ARIES (March 21-April 19): The "secret" is in plain sight. The "hidden resource" is freely available for anyone who intends to use it with integrity. The "lost key" is very close to where you left it when you last used it. The "missing link" is missing only in the sense that no one recognizes it for what it is. The "unasked question" is beaming toward you from three directions. The "wounded talent" will be healed the moment you stop thinking of it as wounded and start regarding it as merely unripe.
TAURUS (April 20-May 20): It's time for some image medicine, Taurus. Wherever you are right now, I invite you to look down at your left palm and imagine that you see the following scene: an infinity sign whose shape is made not by a thin black line but by a series of small yellow rubber duckies. The duckies are flowing along slowly in continuous motion. They are all wearing gold crowns, each of which is studded with three tiny rubies. With resonant tones that belie their diminutive and comic appearance, the duckies are singing you your favorite song. It makes you feel safe, brave, and at home in the world. What else can see you see there? What happens next?
GEMINI (May 21-June 20): If you have long conversations with the image in the mirror this week, I won't call you a megalomaniacal narcissist. Nor will I make fun of you if you paint 15 self-portraits, or google yourself obsessively, or fill an entire notebook with answers to the question "Who am I, anyway?" In my astrological opinion, this is an excellent time for you to pursue nosy explorations into the mysteries of your core identity. You have cosmic permission to think about yourself with an intensity you might normally devote to a charismatic idol you're infatuated with.
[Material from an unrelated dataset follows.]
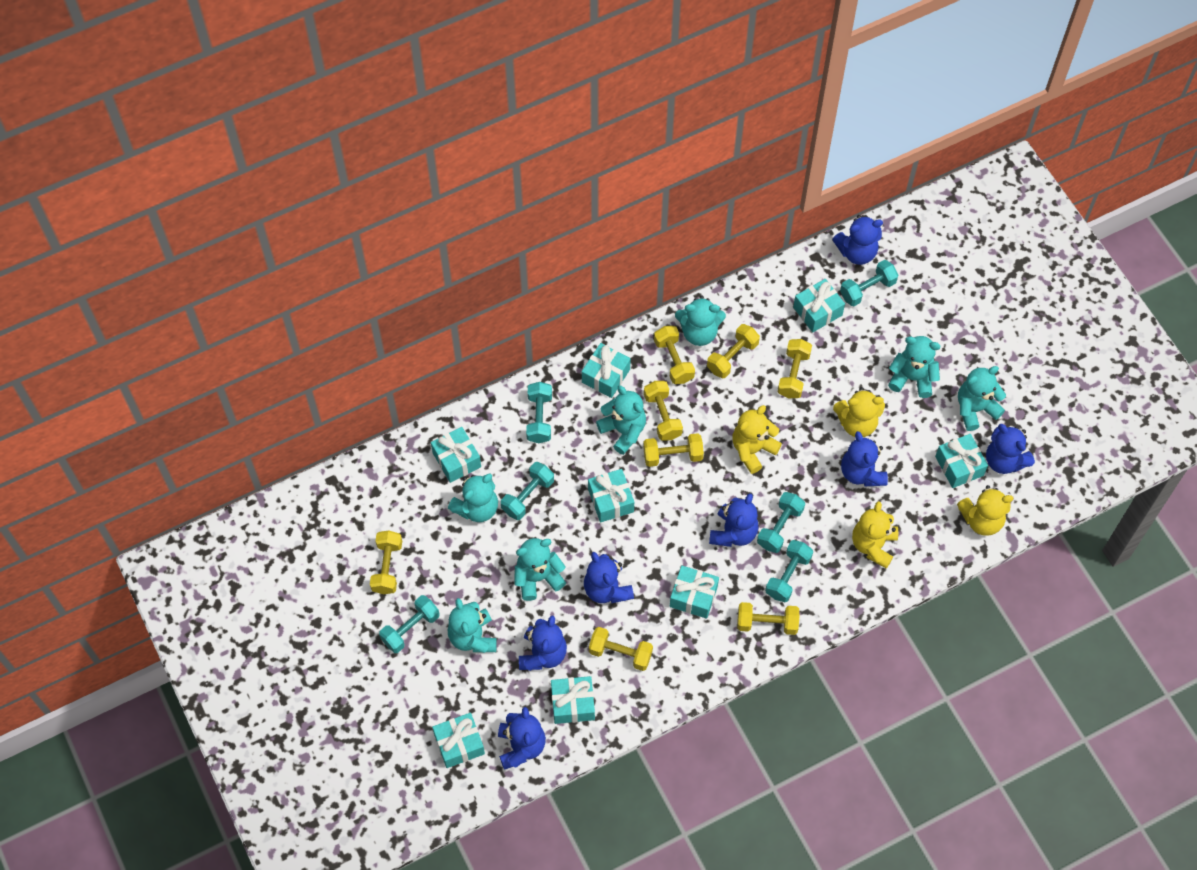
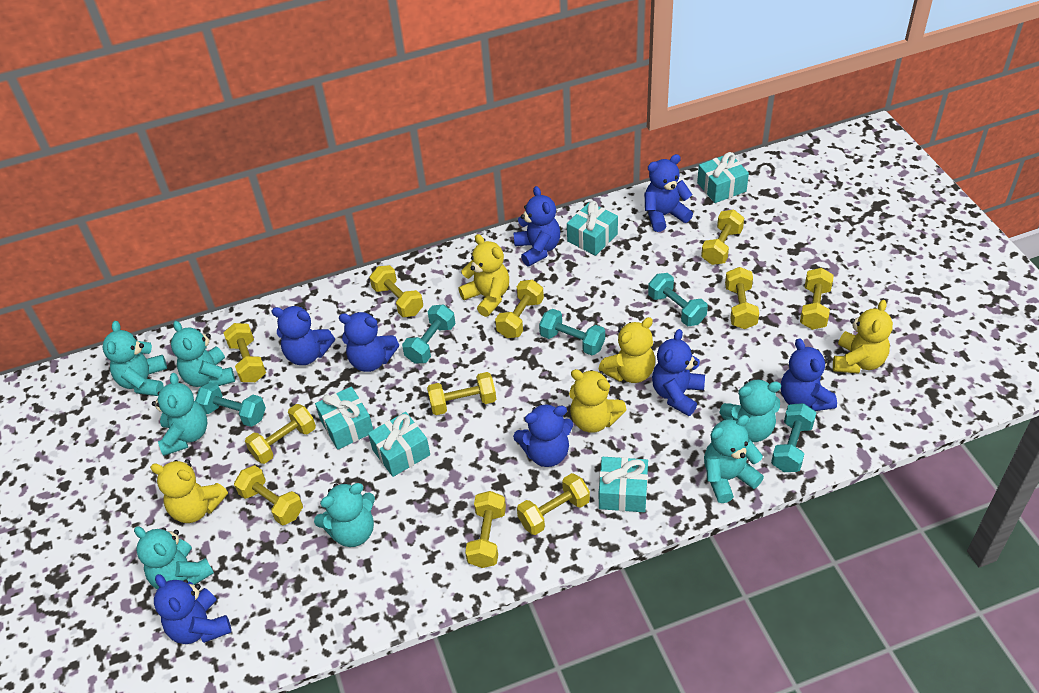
blue teddy bear: [498,707,546,770] [519,616,567,671] [584,552,634,603] [709,493,759,547] [832,215,883,265] [841,431,888,486] [986,424,1035,474] = 7 -> [154,574,232,644] [271,306,335,365] [339,312,399,372] [513,186,560,266] [513,404,573,467] [645,154,693,232] [652,329,705,416] [781,338,837,411] = 8
turquoise dumbbell: [379,595,440,653] [501,462,554,520] [526,382,552,443] [757,492,805,553] [765,540,813,602] [840,260,898,306] = 6 -> [195,382,266,427] [402,304,456,364] [539,309,605,355] [648,273,708,326] [771,403,816,472] = 5
turquoise gift: [431,427,481,483] [432,713,485,768] [551,676,595,724] [582,343,630,398] [588,469,634,522] [670,566,719,619] [793,279,845,332] [935,434,988,488] = 8 -> [315,386,373,450] [368,412,430,477] [567,201,618,256] [599,457,648,512] [697,152,749,203] = 5
yellow dumbbell: [370,530,402,594] [589,627,653,671] [643,433,704,467] [644,381,683,440] [654,326,695,384] [707,324,760,378] [737,602,799,635] [778,339,812,399] = 8 -> [223,323,266,382] [234,465,303,525] [245,404,316,464] [369,265,423,317] [427,372,496,415] [465,491,506,568] [495,280,544,338] [517,473,590,535] [701,210,744,265] [725,267,759,329] [800,268,834,330] = 11
yellow teddy bear: [732,405,782,474] [833,387,885,437] [852,501,898,569] [957,485,1014,536] = 4 -> [150,459,228,523] [458,234,509,317] [569,369,627,433] [599,317,655,383] [833,300,893,374] = 5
CANCER (June 21-July 22): The website "Nietzsche Family Circus" features collaborations between the sappy family-oriented comic strip "Family Circus" and the austerely portentous wisdom of German philosopher Friedrich Nietzsche. Judging from your current astrological omens, I'd say this is a perfect time for you to expose yourself to this stuff. (It's at http://www.losanjealous.com/nfc/.) You need to toughen up some of your weepy, sentimental urges and brighten up some of your somber, melancholic tendencies.
LEO (July 23-Aug. 22): Gather your rewards, Leo. Soak up the blessings. Collect the favors you're owed. It's harvest time for you: your big chance to reap the fruits you've been sowing and cultivating these past 11 months. And no, don't try to stretch out the process. Don't procrastinate about plucking the ripe pickings. This really is the climax. The time for your peak experience has arrived. If you postpone the harvest for another two weeks, your beauties may start to go to seed.